= Xenodiagnosis =

Xenodiagnosis is a diagnostic method used to document the presence of infectious disease microorganisms or pathogens by exposing possibly infected tissue to a vector and then examining the vector for the presence of the microorganisms or pathogens it may have ingested.

== Uses ==

Xenodiagnosis has not been commonly used in diagnosing Lyme disease because in vitro cell culturing now serves the purpose, however the process is commonly used to diagnose infections involving microorganisms such as trypanosomiasis.

== Study ==

Émile Brumpt introduced the xenodiagnosis technique into parasitological research and extensively studied such diseases as bilharzia, Chagas disease, onchocerciasis and leishmaniasis.

Medical professionals primarily use xenodiagnosis in determining the presence of a chronic infection of Trypanosoma cruzi (the flagellate that causes Chagas disease).

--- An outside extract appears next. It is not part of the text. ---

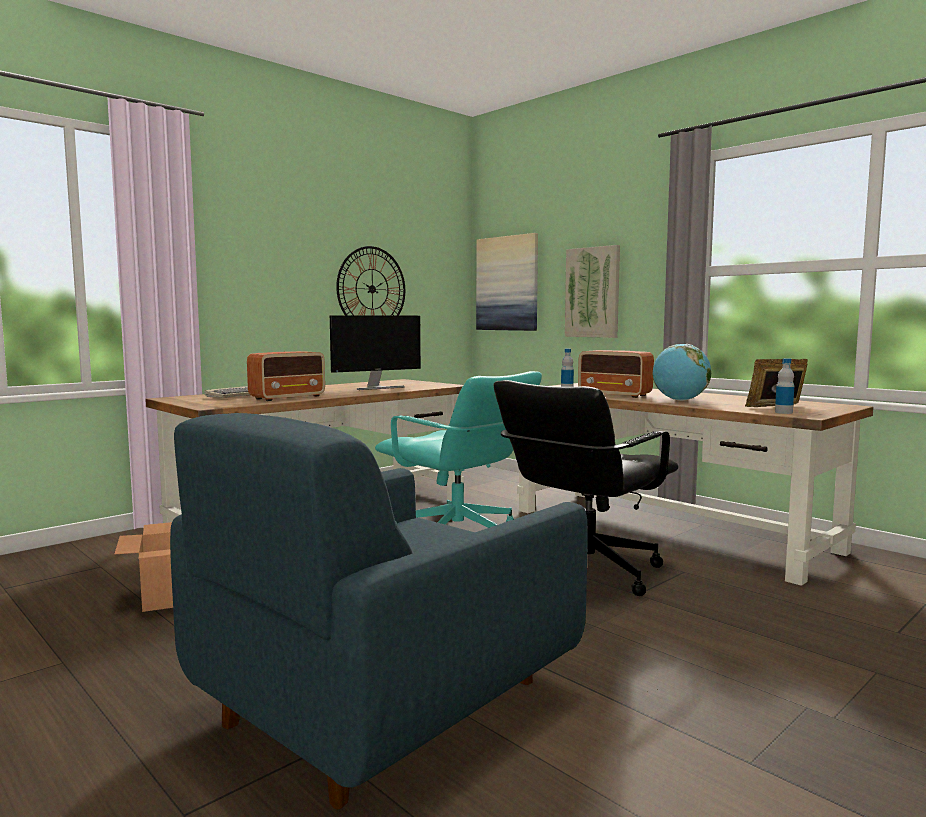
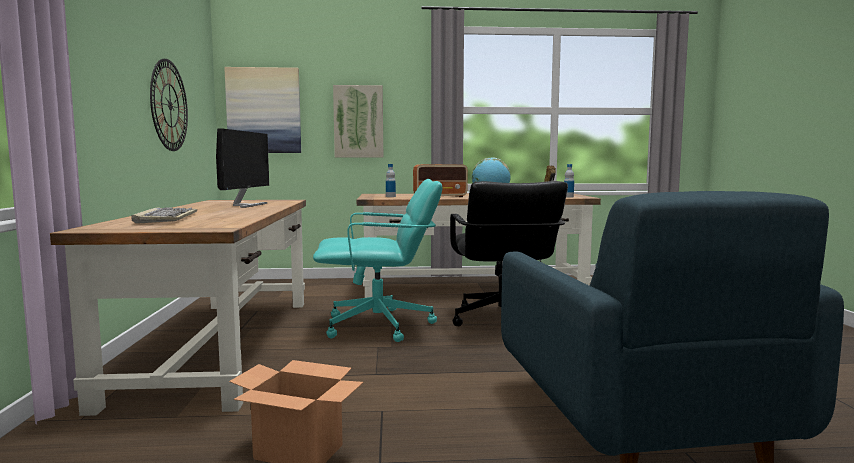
camera: 50 degrees left, 0 degrees up
(288, 397) = (232, 216): radio -> none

Directly and definitively demonstrating the presence of this causative agent in a patient proves difficult. Therefore, the doctor allows a triatominae, a vector of the flagellate, to take a blood meal from the patient. The doctor later inspects the gut of the triatominae for growth of Trypanosoma cruzi.

Medical professionals historically successfully identified babesiosis with xenodiagnosis, both in hamsters for Babesia microti and in gerbils for Babesia divergens. They now use faster diagnostic measures.

Xenodiagnosis for filariasis is now obsolete.